#### EXERCISE:
Please reproduce verbatim the lines below, from the first through the one with "Elasticsearch continuously monitors".

Source texts of formatted documents:
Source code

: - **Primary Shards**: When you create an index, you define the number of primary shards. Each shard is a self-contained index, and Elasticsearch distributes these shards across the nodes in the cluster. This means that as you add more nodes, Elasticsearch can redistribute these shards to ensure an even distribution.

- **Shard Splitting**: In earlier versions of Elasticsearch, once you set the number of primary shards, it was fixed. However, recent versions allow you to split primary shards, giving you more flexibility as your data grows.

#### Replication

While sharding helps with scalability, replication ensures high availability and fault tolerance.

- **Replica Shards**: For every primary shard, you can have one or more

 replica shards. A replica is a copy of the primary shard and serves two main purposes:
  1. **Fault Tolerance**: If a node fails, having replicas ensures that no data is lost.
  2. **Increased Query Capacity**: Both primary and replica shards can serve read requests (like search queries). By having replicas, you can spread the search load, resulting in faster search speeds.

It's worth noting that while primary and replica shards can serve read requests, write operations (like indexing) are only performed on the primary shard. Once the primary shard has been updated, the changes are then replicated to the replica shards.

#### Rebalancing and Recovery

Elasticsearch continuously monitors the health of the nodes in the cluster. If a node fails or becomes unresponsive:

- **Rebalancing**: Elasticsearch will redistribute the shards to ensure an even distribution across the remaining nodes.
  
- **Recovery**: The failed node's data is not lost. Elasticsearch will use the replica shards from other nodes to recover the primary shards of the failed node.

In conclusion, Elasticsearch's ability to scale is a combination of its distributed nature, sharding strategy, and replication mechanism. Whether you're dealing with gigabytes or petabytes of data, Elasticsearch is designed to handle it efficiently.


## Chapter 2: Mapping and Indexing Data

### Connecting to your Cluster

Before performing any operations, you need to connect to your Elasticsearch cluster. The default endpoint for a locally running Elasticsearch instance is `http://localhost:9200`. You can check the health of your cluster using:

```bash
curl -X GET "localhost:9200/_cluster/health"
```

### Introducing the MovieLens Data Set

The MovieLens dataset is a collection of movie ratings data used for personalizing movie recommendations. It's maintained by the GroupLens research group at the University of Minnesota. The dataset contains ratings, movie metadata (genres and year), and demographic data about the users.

#### WRITTEN ANSWER:
Source code

: - **Primary Shards**: When you create an index, you define the number of primary shards. Each shard is a self-contained index, and Elasticsearch distributes these shards across the nodes in the cluster. This means that as you add more nodes, Elasticsearch can redistribute these shards to ensure an even distribution.

- **Shard Splitting**: In earlier versions of Elasticsearch, once you set the number of primary shards, it was fixed. However, recent versions allow you to split primary shards, giving you more flexibility as your data grows.

#### Replication

While sharding helps with scalability, replication ensures high availability and fault tolerance.

- **Replica Shards**: For every primary shard, you can have one or more

 replica shards. A replica is a copy of the primary shard and serves two main purposes:
  1. **Fault Tolerance**: If a node fails, having replicas ensures that no data is lost.
  2. **Increased Query Capacity**: Both primary and replica shards can serve read requests (like search queries). By having replicas, you can spread the search load, resulting in faster search speeds.

It's worth noting that while primary and replica shards can serve read requests, write operations (like indexing) are only performed on the primary shard. Once the primary shard has been updated, the changes are then replicated to the replica shards.

#### Rebalancing and Recovery

Elasticsearch continuously monitors the health of the nodes in the cluster. If a node fails or becomes unresponsive:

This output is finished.